Yes, gmail might have had some SPA-like behaviour in 2004-2006 but it was nothing like what we have today. Pretty sure I got access in 2005 because I knew someone who worked at google, and it was mostly doing full refreshes between actions at the time, like pretty much the entire rest of the web



SPA is just an abbreviation of "single page application" and only means a web app that doesn't do full page reloads, it doesn't require the use of any specific framework, so Gmail definitely qualifies and it used it from version one.
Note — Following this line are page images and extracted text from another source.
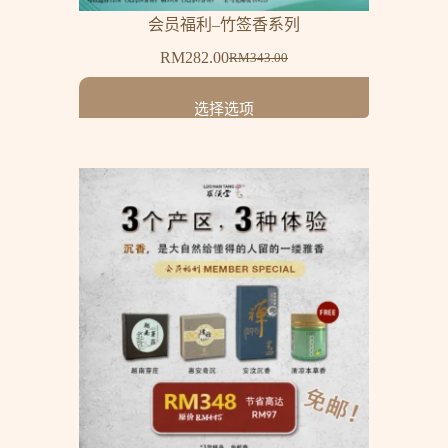
会员福利–竹签香系列
RM
282.00
RM
343.00
选择选项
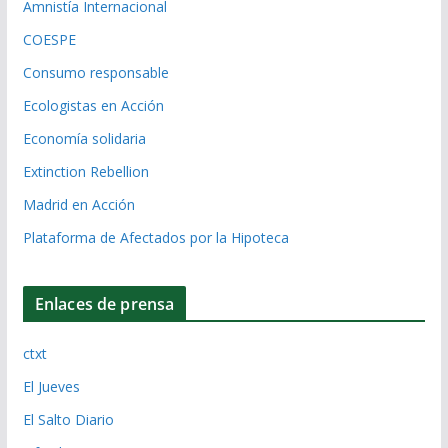
Amnistía Internacional
COESPE
Consumo responsable
Ecologistas en Acción
Economía solidaria
Extinction Rebellion
Madrid en Acción
Plataforma de Afectados por la Hipoteca
Enlaces de prensa
ctxt
El Jueves
El Salto Diario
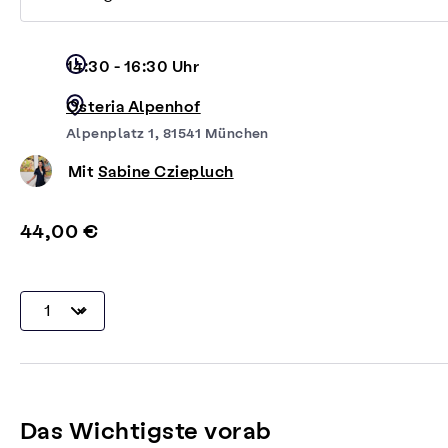
14:30 - 16:30 Uhr
Osteria Alpenhof
Alpenplatz 1, 81541 München
Mit
Sabine Cziepluch
44,00 €
Das Wichtigste vorab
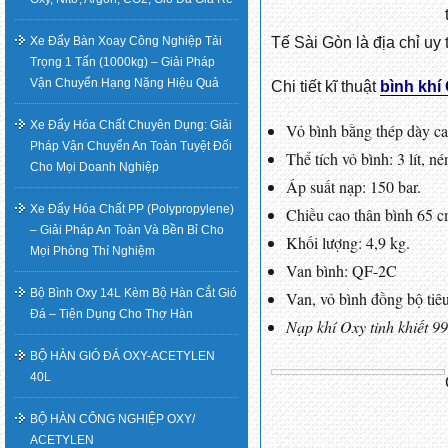
Xe Đẩy Bàn Xoay Công Nghiệp Tải
Tế Sài Gòn là địa chỉ uy
Trọng 1 Tấn (1000kg) – Giải Pháp
Vận Chuyển Hạng Nặng Hiệu Quả
Chi tiết kĩ thuật
bình khí 
Xe Đẩy Hóa Chất Chuyên Dụng: Giải
Vỏ bình bằng thép dày ca
Pháp Vận Chuyển An Toàn Tuyệt Đối
Thể tích vỏ bình: 3 lít, né
Cho Mọi Doanh Nghiệp
Áp suất nạp: 150 bar.
Xe Đẩy Hóa Chất PP (Polypropylene)
Chiều cao thân bình 65 c
– Giải Pháp An Toàn Và Bền Bỉ Cho
Khối lượng: 4,9 kg.
Mọi Phòng Thí Nghiệm
Van bình: QF-2C
Bộ Bình Oxy 14L Kèm Bộ Hàn Cắt Gió
Van, vỏ bình đồng bộ tiê
Đá – Tiện Dụng Cho Thợ Hàn
Nạp khí Oxy tinh khiết 9
BỘ HÀN GIÓ ĐÁ OXY-ACETYLEN
40L
BỘ HÀN CÔNG NGHIỆP OXY/
ACETYLEN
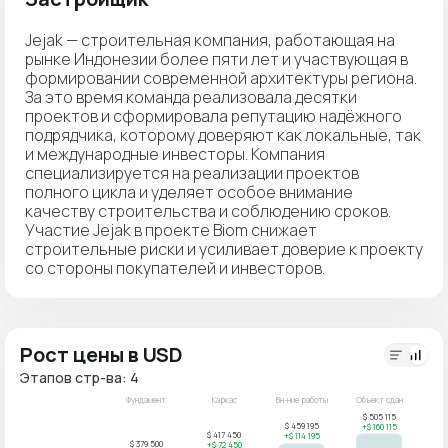
Jejak — строительная компания, работающая на
рынке Индонезии более пяти лет и участвующая в
формировании современной архитектуры региона.
За это время команда реализовала десятки
проектов и сформировала репутацию надёжного
подрядчика, которому доверяют как локальные, так
и международные инвесторы. Компания
специализируется на реализации проектов
полного цикла и уделяет особое внимание
качеству строительства и соблюдению сроков.
Участие Jejak в проекте Biom снижает
строительные риски и усиливает доверие к проекту
со стороны покупателей и инвесторов.
Рост цены в USD
Этапов стр-ва: 4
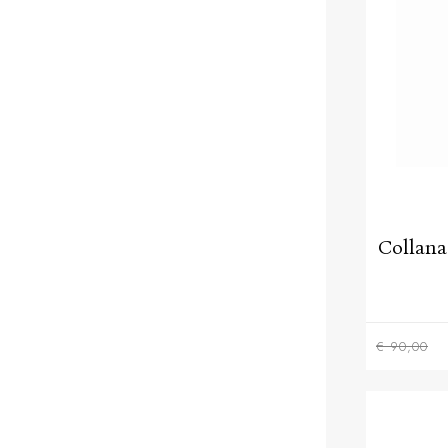
Collana
€ 90,00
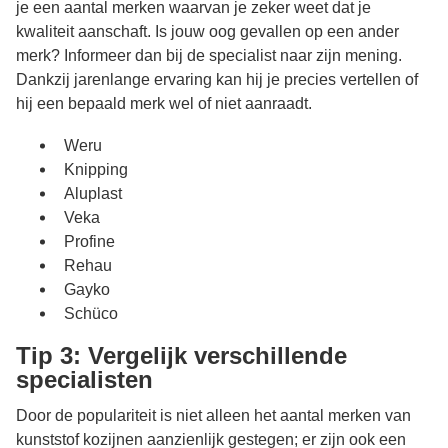
je een aantal merken waarvan je zeker weet dat je
kwaliteit aanschaft. Is jouw oog gevallen op een ander
merk? Informeer dan bij de specialist naar zijn mening.
Dankzij jarenlange ervaring kan hij je precies vertellen of
hij een bepaald merk wel of niet aanraadt.
Weru
Knipping
Aluplast
Veka
Profine
Rehau
Gayko
Schüco
Tip 3: Vergelijk verschillende
specialisten
Door de populariteit is niet alleen het aantal merken van
kunststof kozijnen aanzienlijk gestegen; er zijn ook een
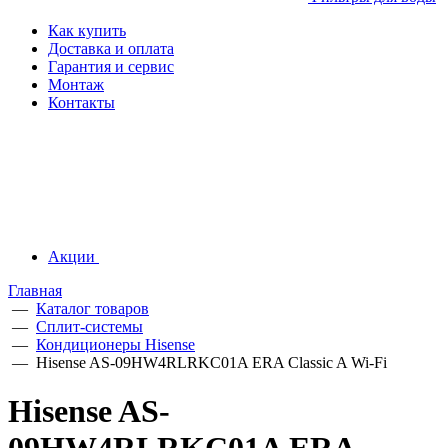
Как купить
Доставка и оплата
Гарантия и сервис
Монтаж
Контакты
Акции
Главная
—
Каталог товаров
—
Сплит-системы
—
Кондиционеры Hisense
—
Hisense AS-09HW4RLRKC01A ERA Classic A Wi-Fi
Hisense AS-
It wasn't even the first, XMLHttpRequest was created by Microsoft for Outlook Web Access and it shipped in 1999 in IE5. Before Gmail there was also Oddpost, another SPA webmail app, so people started using it to build non-reloading web apps almost immediately. Gmail was the iPhone of web mail: not the first, no real new tech, but just very well done overall and popularized the concept.

You seem to be trying to redefine SPA to mean something else and much vaguer - the use of some specific frameworks, or not being "hacky" whatever that means - but your history here is just off.

Also, jquery was written in 2005 and launched in 2006, and became popular very fast. It was definitely pretty well known by 2008 and of course jquery itself was nothing new, most companies had very similar sets of utility libraries for JS that they used. Jquery just happened to be open source and have a monomaniacal focus on terseness at almost any cost.

Reality is the web has changed relatively little since 2008. It got some more APIs that weren't new, they were used in native desktop/mobile apps for many years beforehand, and that's about it.